O desenvolvimento de Trás-os-Montes e o reatamento das carreiras Aéreas
 
Desde Novembro de 2012 que nunca mais o avião Dornier da empresa Aerovip deixou de sulcar o espaço aéreo de Vila Real, e Bragança, procedente do Aeroporto da Portela em Lisboa.
Desde aquela data, até ao presente, vem sendo anunciado na Comunicação Social com grande estrondo, as carreiras aéreas em epígrafe, irão começar novamente, mas, com outro trajecto diferente do anterior.
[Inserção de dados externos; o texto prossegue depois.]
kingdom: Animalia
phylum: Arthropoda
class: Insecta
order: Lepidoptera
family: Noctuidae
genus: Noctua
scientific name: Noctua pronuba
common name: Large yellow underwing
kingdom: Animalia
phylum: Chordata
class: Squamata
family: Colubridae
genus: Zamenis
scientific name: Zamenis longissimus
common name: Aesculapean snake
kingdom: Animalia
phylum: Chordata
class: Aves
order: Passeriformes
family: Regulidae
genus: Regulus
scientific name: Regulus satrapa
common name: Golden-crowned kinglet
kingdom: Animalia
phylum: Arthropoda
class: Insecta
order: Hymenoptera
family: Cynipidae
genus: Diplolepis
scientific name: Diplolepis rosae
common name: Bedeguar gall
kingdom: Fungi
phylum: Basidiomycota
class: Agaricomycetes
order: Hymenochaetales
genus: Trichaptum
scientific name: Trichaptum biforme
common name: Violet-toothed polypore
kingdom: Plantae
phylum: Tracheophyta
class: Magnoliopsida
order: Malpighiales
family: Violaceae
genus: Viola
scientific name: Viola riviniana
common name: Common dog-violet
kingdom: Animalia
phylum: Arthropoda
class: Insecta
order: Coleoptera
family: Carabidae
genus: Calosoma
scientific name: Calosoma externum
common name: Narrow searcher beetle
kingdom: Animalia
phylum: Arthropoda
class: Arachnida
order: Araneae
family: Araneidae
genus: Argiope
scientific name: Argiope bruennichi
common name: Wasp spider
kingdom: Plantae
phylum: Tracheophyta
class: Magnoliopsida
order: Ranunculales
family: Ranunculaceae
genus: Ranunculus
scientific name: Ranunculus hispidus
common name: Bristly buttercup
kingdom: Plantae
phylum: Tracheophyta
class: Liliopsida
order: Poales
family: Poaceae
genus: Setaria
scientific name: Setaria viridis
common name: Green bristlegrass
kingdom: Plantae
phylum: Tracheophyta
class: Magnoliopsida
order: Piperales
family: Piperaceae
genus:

Assim, o que poderá reatar este indispensável serviço, passará também por Viseu não escalando o Aeroporto da Portela mas sim de Tires (Cascais) terminando no Algarve no Aeródromo de Portimão.
Nesta data em que escrevemos, desconhecemos, se, o concurso público inerente a esta problemática, já aconteceu, dada a proximidade por parte das entidades competentes que seria o mês de Junho o retomar das já muito faladas carreiras aéreas.
Ainda, e dentro das acessibilidades de e para Trás-os-Montes, no passado dia 15 de Maio, no âmbito das «Comemorações dos 75 anos do Jornal Mensageiro de Bragança», teve lugar no auditório «Nerba» ( Núcleo das Empresas de Bragança), com o tema: Que futuro para o interior?.
Neste Fórum, que decorreu com muita animação, estiveram, entre outras individualidades participantes o Professor Dr. Adriano Moreira, o qual defendeu com a habitual sabedoria a que nos acostumou, que é sempre digno de referência.
 Finalmente, sabe-se, que as Câmaras Municipais de Vila Real e de Bragança, têm desenvolvido no sentido das companhias Aéreas Low Cost ( Raynier e Easyjet) possam a resolver a uma melhor dimensão o Transporte Aéreo no interior do País.
Nesta sequência de raciocínio já estão a funcionar as carreiras Aéreas para os Açores levadas a cabo (Raynier e Easyjet) procedentes de Lisboa com custos que ultrapassam a nossa compreensão. Esta viagem de ida e volta cifra-se em 49.80 Euros. Custa a acreditar.
Com o Verão á porta espera-se, que os Aeroportos de Vila Real e de Bragança, possam ser utilizados em termos de carreiras Aéreas pelos milhares dos nossos emigrantes nos sempre esperados regressos ás suas terras e famílias.